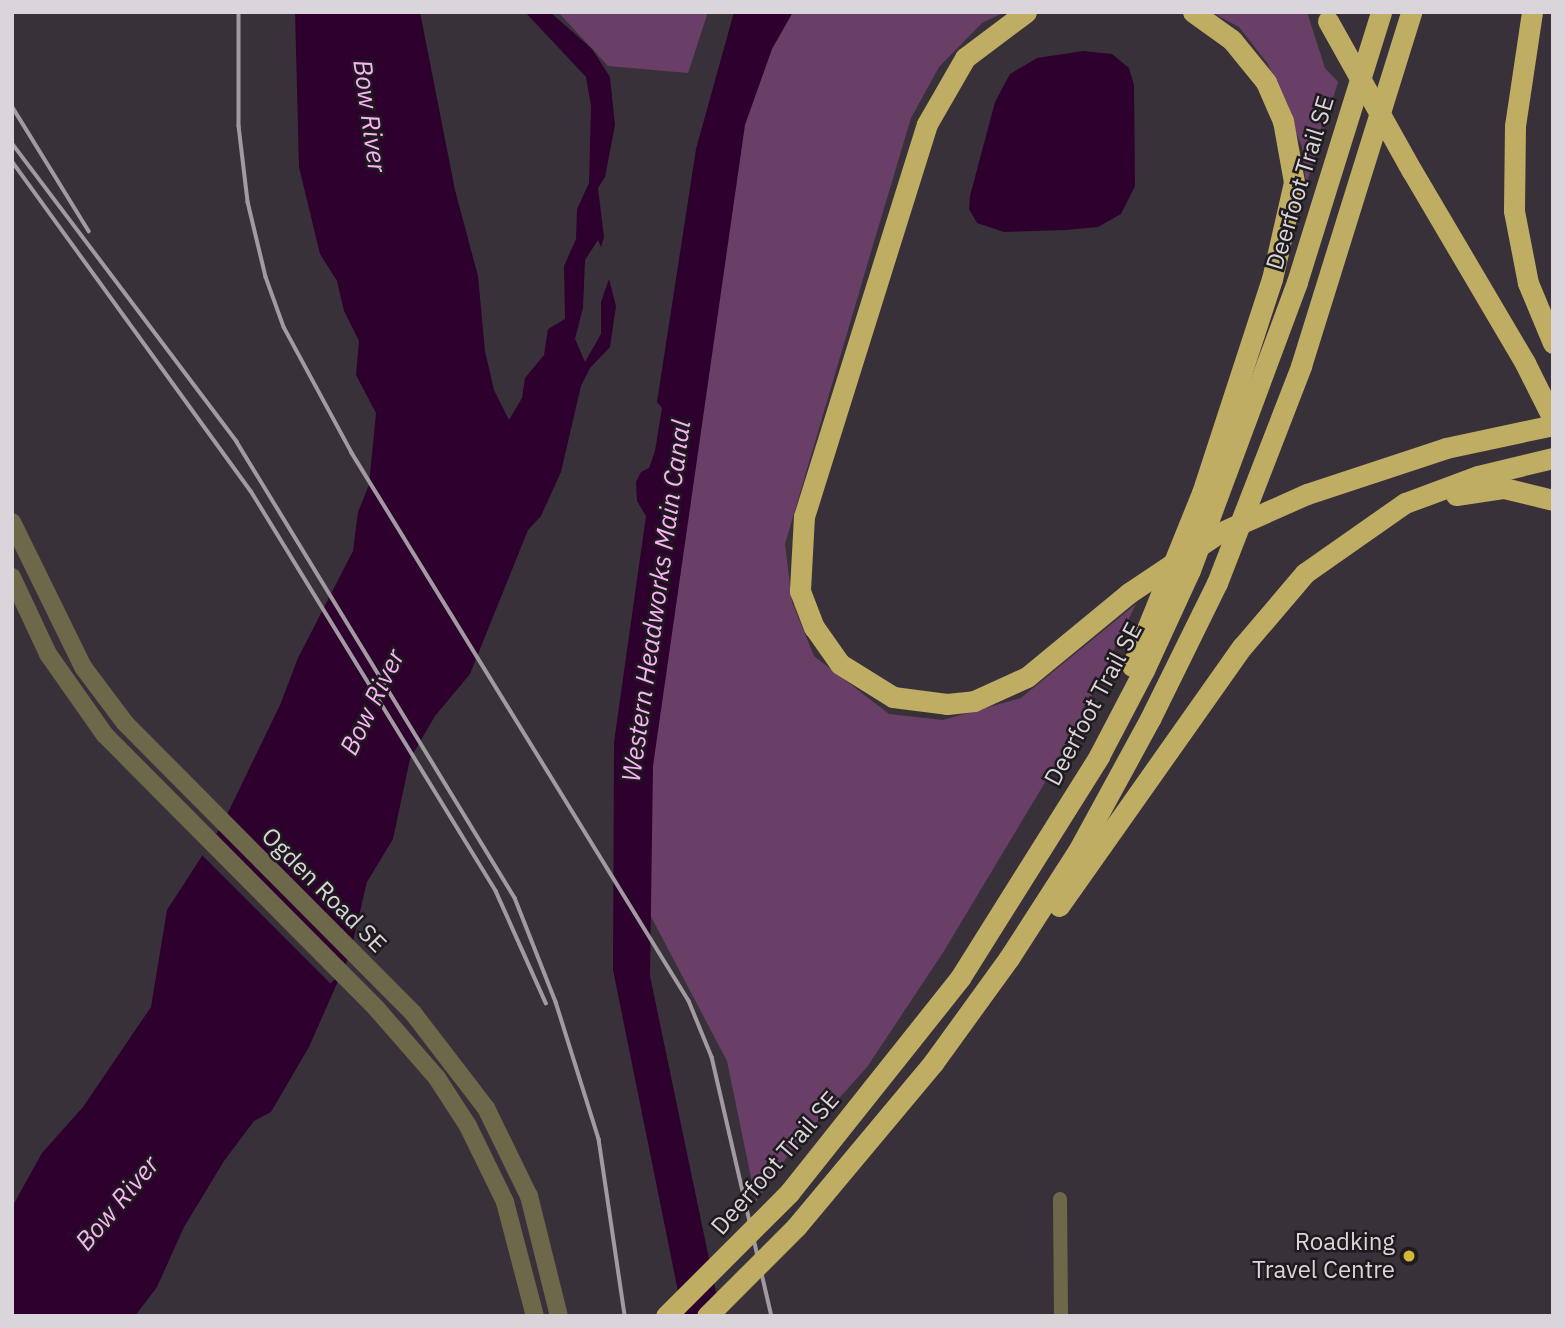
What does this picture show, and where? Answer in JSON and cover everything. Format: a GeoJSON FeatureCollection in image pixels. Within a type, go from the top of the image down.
{"type":"FeatureCollection","features":[{"type":"Feature","properties":{"kind":"highway"},"geometry":{"type":"LineString","coordinates":[[1026,12],[965,58],[927,124],[804,516],[800,591],[814,627],[840,664],[893,697],[947,704],[974,701],[1027,677],[1129,593],[1217,534],[1307,494],[1446,448],[1553,425]]}},
{"type":"Feature","properties":{"kind":"highway"},"geometry":{"type":"LineString","coordinates":[[1099,755],[1202,494],[1272,278],[1294,182],[1281,113],[1266,82],[1232,40],[1193,12]]}},
{"type":"Feature","properties":{"kind":"highway","name":"Deerfoot Trail SE"},"geometry":{"type":"LineString","coordinates":[[666,1316],[789,1193],[960,978],[1099,755],[1189,570],[1297,282],[1381,12]]}},
{"type":"Feature","properties":{"kind":"highway"},"geometry":{"type":"LineString","coordinates":[[707,1316],[796,1227],[933,1063],[1009,958],[1114,787],[1217,583],[1301,366],[1411,12]]}},
{"type":"Feature","properties":{"kind":"highway"},"geometry":{"type":"LineString","coordinates":[[1532,12],[1515,126],[1514,211],[1528,283],[1553,344]]}},
{"type":"Feature","properties":{"kind":"highway"},"geometry":{"type":"LineString","coordinates":[[1326,17],[1412,172],[1525,363],[1553,419]]}},
{"type":"Feature","properties":{"kind":"highway"},"geometry":{"type":"LineString","coordinates":[[1009,958],[1056,910],[1273,607],[1330,553],[1405,503],[1437,489],[1553,458]]}},
{"type":"Feature","properties":{"kind":"highway"},"geometry":{"type":"LineString","coordinates":[[1382,520],[1484,489],[1516,490],[1553,500]]}},
{"type":"Feature","properties":{"kind":"street","name":"Ogden Road SE"},"geometry":{"type":"LineString","coordinates":[[12,522],[93,683],[149,751],[434,1037],[507,1145],[542,1236],[559,1316]]}},
{"type":"Feature","properties":{"kind":"street","name":"Ogden Road SE"},"geometry":{"type":"LineString","coordinates":[[12,577],[48,654],[83,706],[130,763],[408,1043],[468,1126],[505,1202],[535,1316]]}},
{"type":"Feature","properties":{"kind":"street"},"geometry":{"type":"LineString","coordinates":[[1060,1199],[1061,1316]]}},
{"type":"Feature","properties":{"kind":"shaded area"},"geometry":{"type":"Polygon","coordinates":[[[558,12],[708,12],[688,73],[608,66],[558,12]]]}},
{"type":"Feature","properties":{"kind":"shaded area"},"geometry":{"type":"Polygon","coordinates":[[[775,12],[1005,12],[982,23],[939,67],[911,118],[873,245],[785,544],[792,602],[814,656],[889,714],[943,720],[1021,698],[1136,604],[1071,739],[944,951],[867,1067],[789,1154],[756,1202],[727,1061],[637,890],[726,182],[775,12]]]}},
{"type":"Feature","properties":{"kind":"shaded area"},"geometry":{"type":"Polygon","coordinates":[[[1211,12],[1307,12],[1325,68],[1338,82],[1306,185],[1302,147],[1268,64],[1239,27],[1211,12]]]}},
{"type":"Feature","properties":{"kind":"water","name":"Bow River"},"geometry":{"type":"Polygon","coordinates":[[[295,12],[420,12],[455,190],[478,276],[485,351],[494,390],[509,420],[522,398],[525,378],[544,355],[548,329],[565,319],[564,266],[576,239],[577,209],[589,183],[591,106],[586,77],[525,12],[550,12],[592,49],[610,77],[615,125],[605,177],[598,188],[604,237],[601,247],[598,240],[585,260],[583,308],[575,339],[585,362],[601,334],[601,302],[609,279],[616,306],[610,347],[590,368],[581,386],[561,472],[541,516],[528,530],[470,674],[435,716],[410,759],[393,839],[367,882],[350,954],[309,1047],[271,1112],[254,1121],[224,1161],[184,1227],[157,1287],[135,1316],[12,1316],[12,1207],[42,1153],[83,1107],[151,1007],[167,910],[222,825],[280,705],[298,658],[353,551],[358,512],[369,485],[376,413],[356,375],[359,341],[344,311],[337,281],[320,254],[299,167],[295,12]]]}},
{"type":"Feature","properties":{"kind":"water","name":"Western Headworks Main Canal"},"geometry":{"type":"Polygon","coordinates":[[[734,12],[793,12],[772,49],[745,125],[653,766],[650,976],[721,1316],[683,1316],[613,970],[614,742],[646,516],[637,501],[636,482],[641,472],[649,468],[655,451],[662,408],[657,402],[696,149],[734,12]]]}},
{"type":"Feature","properties":{"kind":"water"},"geometry":{"type":"Polygon","coordinates":[[[1083,51],[1112,54],[1129,68],[1134,85],[1135,186],[1121,214],[1098,227],[1066,230],[1004,232],[977,223],[969,209],[970,196],[995,102],[1010,74],[1037,58],[1083,51]]]}},
{"type":"Feature","properties":{"kind":"pier"},"geometry":{"type":"Polygon","coordinates":[[[211,833],[346,968],[331,984],[195,849],[211,833]]]}},
{"type":"Feature","properties":{"kind":"railway"},"geometry":{"type":"LineString","coordinates":[[239,12],[239,126],[248,202],[266,277],[284,327],[352,453],[689,1001],[712,1057],[772,1316]]}},
{"type":"Feature","properties":{"kind":"railway"},"geometry":{"type":"LineString","coordinates":[[12,106],[89,231]]}},
{"type":"Feature","properties":{"kind":"railway"},"geometry":{"type":"LineString","coordinates":[[12,143],[237,442],[515,898],[556,1002],[599,1139],[625,1316]]}},
{"type":"Feature","properties":{"kind":"railway"},"geometry":{"type":"LineString","coordinates":[[12,161],[251,491],[496,891],[546,1003]]}},
{"type":"Feature","properties":{"kind":"place","name":"Roadking Travel Centre"},"geometry":{"type":"Point","coordinates":[1409,1256]}}]}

TASK INSTRUCTIONS: Would you retype all the lines shown above, exactly as written and without any picture?

ANSWER TO THE PROBLEM:
What does this picture show, and where? Answer in JSON and cover everything. Format: a GeoJSON FeatureCollection in image pixels. Within a type, go from the top of the image down.
{"type":"FeatureCollection","features":[{"type":"Feature","properties":{"kind":"highway"},"geometry":{"type":"LineString","coordinates":[[1026,12],[965,58],[927,124],[804,516],[800,591],[814,627],[840,664],[893,697],[947,704],[974,701],[1027,677],[1129,593],[1217,534],[1307,494],[1446,448],[1553,425]]}},
{"type":"Feature","properties":{"kind":"highway"},"geometry":{"type":"LineString","coordinates":[[1099,755],[1202,494],[1272,278],[1294,182],[1281,113],[1266,82],[1232,40],[1193,12]]}},
{"type":"Feature","properties":{"kind":"highway","name":"Deerfoot Trail SE"},"geometry":{"type":"LineString","coordinates":[[666,1316],[789,1193],[960,978],[1099,755],[1189,570],[1297,282],[1381,12]]}},
{"type":"Feature","properties":{"kind":"highway"},"geometry":{"type":"LineString","coordinates":[[707,1316],[796,1227],[933,1063],[1009,958],[1114,787],[1217,583],[1301,366],[1411,12]]}},
{"type":"Feature","properties":{"kind":"highway"},"geometry":{"type":"LineString","coordinates":[[1532,12],[1515,126],[1514,211],[1528,283],[1553,344]]}},
{"type":"Feature","properties":{"kind":"highway"},"geometry":{"type":"LineString","coordinates":[[1326,17],[1412,172],[1525,363],[1553,419]]}},
{"type":"Feature","properties":{"kind":"highway"},"geometry":{"type":"LineString","coordinates":[[1009,958],[1056,910],[1273,607],[1330,553],[1405,503],[1437,489],[1553,458]]}},
{"type":"Feature","properties":{"kind":"highway"},"geometry":{"type":"LineString","coordinates":[[1382,520],[1484,489],[1516,490],[1553,500]]}},
{"type":"Feature","properties":{"kind":"street","name":"Ogden Road SE"},"geometry":{"type":"LineString","coordinates":[[12,522],[93,683],[149,751],[434,1037],[507,1145],[542,1236],[559,1316]]}},
{"type":"Feature","properties":{"kind":"street","name":"Ogden Road SE"},"geometry":{"type":"LineString","coordinates":[[12,577],[48,654],[83,706],[130,763],[408,1043],[468,1126],[505,1202],[535,1316]]}},
{"type":"Feature","properties":{"kind":"street"},"geometry":{"type":"LineString","coordinates":[[1060,1199],[1061,1316]]}},
{"type":"Feature","properties":{"kind":"shaded area"},"geometry":{"type":"Polygon","coordinates":[[[558,12],[708,12],[688,73],[608,66],[558,12]]]}},
{"type":"Feature","properties":{"kind":"shaded area"},"geometry":{"type":"Polygon","coordinates":[[[775,12],[1005,12],[982,23],[939,67],[911,118],[873,245],[785,544],[792,602],[814,656],[889,714],[943,720],[1021,698],[1136,604],[1071,739],[944,951],[867,1067],[789,1154],[756,1202],[727,1061],[637,890],[726,182],[775,12]]]}},
{"type":"Feature","properties":{"kind":"shaded area"},"geometry":{"type":"Polygon","coordinates":[[[1211,12],[1307,12],[1325,68],[1338,82],[1306,185],[1302,147],[1268,64],[1239,27],[1211,12]]]}},
{"type":"Feature","properties":{"kind":"water","name":"Bow River"},"geometry":{"type":"Polygon","coordinates":[[[295,12],[420,12],[455,190],[478,276],[485,351],[494,390],[509,420],[522,398],[525,378],[544,355],[548,329],[565,319],[564,266],[576,239],[577,209],[589,183],[591,106],[586,77],[525,12],[550,12],[592,49],[610,77],[615,125],[605,177],[598,188],[604,237],[601,247],[598,240],[585,260],[583,308],[575,339],[585,362],[601,334],[601,302],[609,279],[616,306],[610,347],[590,368],[581,386],[561,472],[541,516],[528,530],[470,674],[435,716],[410,759],[393,839],[367,882],[350,954],[309,1047],[271,1112],[254,1121],[224,1161],[184,1227],[157,1287],[135,1316],[12,1316],[12,1207],[42,1153],[83,1107],[151,1007],[167,910],[222,825],[280,705],[298,658],[353,551],[358,512],[369,485],[376,413],[356,375],[359,341],[344,311],[337,281],[320,254],[299,167],[295,12]]]}},
{"type":"Feature","properties":{"kind":"water","name":"Western Headworks Main Canal"},"geometry":{"type":"Polygon","coordinates":[[[734,12],[793,12],[772,49],[745,125],[653,766],[650,976],[721,1316],[683,1316],[613,970],[614,742],[646,516],[637,501],[636,482],[641,472],[649,468],[655,451],[662,408],[657,402],[696,149],[734,12]]]}},
{"type":"Feature","properties":{"kind":"water"},"geometry":{"type":"Polygon","coordinates":[[[1083,51],[1112,54],[1129,68],[1134,85],[1135,186],[1121,214],[1098,227],[1066,230],[1004,232],[977,223],[969,209],[970,196],[995,102],[1010,74],[1037,58],[1083,51]]]}},
{"type":"Feature","properties":{"kind":"pier"},"geometry":{"type":"Polygon","coordinates":[[[211,833],[346,968],[331,984],[195,849],[211,833]]]}},
{"type":"Feature","properties":{"kind":"railway"},"geometry":{"type":"LineString","coordinates":[[239,12],[239,126],[248,202],[266,277],[284,327],[352,453],[689,1001],[712,1057],[772,1316]]}},
{"type":"Feature","properties":{"kind":"railway"},"geometry":{"type":"LineString","coordinates":[[12,106],[89,231]]}},
{"type":"Feature","properties":{"kind":"railway"},"geometry":{"type":"LineString","coordinates":[[12,143],[237,442],[515,898],[556,1002],[599,1139],[625,1316]]}},
{"type":"Feature","properties":{"kind":"railway"},"geometry":{"type":"LineString","coordinates":[[12,161],[251,491],[496,891],[546,1003]]}},
{"type":"Feature","properties":{"kind":"place","name":"Roadking Travel Centre"},"geometry":{"type":"Point","coordinates":[1409,1256]}}]}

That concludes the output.